*Your goal*
Find every line in the records that contains the string "userInfo", and copy each of those lines. Case counts.
=== Section Start ===
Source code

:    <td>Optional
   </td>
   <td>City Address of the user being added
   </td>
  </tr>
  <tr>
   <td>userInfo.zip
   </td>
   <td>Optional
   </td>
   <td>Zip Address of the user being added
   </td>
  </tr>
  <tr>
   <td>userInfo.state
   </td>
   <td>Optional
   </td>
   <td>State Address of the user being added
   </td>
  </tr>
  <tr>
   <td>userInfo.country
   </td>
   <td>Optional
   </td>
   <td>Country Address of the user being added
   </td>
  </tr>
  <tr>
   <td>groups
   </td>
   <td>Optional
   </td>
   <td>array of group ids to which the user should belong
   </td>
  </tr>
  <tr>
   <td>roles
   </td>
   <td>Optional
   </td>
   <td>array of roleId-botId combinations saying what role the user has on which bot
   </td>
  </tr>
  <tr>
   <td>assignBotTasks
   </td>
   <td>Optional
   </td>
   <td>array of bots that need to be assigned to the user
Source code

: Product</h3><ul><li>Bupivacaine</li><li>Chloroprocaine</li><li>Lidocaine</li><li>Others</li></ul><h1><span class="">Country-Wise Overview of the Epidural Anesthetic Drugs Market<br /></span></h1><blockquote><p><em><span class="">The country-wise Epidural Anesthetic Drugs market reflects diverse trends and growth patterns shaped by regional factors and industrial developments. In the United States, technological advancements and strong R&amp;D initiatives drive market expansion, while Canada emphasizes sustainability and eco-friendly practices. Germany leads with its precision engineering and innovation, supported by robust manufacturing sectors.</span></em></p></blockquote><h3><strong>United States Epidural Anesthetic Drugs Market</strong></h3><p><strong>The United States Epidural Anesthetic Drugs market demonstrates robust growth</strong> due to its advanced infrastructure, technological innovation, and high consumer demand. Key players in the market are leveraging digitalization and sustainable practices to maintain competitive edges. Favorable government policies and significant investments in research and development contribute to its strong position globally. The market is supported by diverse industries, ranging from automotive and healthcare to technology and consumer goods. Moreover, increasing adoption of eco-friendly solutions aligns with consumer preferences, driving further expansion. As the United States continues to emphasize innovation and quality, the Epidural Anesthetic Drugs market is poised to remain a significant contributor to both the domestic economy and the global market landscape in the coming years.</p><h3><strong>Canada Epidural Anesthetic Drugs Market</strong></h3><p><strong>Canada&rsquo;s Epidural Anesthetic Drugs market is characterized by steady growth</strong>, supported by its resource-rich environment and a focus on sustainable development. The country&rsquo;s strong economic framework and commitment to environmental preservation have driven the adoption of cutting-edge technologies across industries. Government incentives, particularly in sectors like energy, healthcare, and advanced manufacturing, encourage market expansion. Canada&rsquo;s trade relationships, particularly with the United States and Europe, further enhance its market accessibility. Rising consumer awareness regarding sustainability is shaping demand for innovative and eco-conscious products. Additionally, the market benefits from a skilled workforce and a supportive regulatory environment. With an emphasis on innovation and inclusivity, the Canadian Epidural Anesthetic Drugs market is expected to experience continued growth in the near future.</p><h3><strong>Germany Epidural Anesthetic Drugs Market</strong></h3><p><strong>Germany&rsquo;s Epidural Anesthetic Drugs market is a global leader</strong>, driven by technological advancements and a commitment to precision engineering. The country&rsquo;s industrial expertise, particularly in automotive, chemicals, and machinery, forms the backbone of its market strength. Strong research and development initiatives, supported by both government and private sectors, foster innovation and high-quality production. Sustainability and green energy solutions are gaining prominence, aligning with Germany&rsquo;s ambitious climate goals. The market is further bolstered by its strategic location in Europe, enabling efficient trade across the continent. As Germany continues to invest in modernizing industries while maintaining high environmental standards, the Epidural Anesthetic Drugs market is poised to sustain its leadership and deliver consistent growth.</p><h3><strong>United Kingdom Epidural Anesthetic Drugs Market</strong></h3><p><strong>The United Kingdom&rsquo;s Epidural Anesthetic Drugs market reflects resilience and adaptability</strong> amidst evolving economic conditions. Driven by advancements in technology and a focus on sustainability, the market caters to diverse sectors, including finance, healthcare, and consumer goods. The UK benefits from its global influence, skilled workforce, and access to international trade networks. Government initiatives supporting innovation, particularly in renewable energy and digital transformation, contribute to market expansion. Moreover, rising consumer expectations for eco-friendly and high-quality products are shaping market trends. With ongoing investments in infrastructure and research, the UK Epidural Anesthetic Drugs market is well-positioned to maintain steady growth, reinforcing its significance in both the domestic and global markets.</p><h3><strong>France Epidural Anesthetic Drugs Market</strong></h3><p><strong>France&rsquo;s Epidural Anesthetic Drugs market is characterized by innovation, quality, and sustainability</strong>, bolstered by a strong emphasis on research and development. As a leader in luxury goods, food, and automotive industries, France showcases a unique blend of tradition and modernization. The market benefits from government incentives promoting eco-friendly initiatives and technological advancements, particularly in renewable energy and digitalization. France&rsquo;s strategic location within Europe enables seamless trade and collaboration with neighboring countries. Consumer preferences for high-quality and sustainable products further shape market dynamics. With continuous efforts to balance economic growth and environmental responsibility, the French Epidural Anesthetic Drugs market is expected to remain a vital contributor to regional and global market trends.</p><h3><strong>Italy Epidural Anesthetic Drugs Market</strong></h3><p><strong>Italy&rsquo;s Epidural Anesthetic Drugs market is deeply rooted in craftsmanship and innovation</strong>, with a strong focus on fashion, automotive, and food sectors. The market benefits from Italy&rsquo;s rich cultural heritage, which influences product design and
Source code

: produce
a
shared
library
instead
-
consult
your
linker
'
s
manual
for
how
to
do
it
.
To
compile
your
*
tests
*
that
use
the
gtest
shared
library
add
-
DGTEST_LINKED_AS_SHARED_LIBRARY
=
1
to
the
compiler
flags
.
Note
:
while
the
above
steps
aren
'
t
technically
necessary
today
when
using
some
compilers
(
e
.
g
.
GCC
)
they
=== Section End ===
*Response to this task*
   <td>userInfo.zip
   <td>userInfo.state
   <td>userInfo.country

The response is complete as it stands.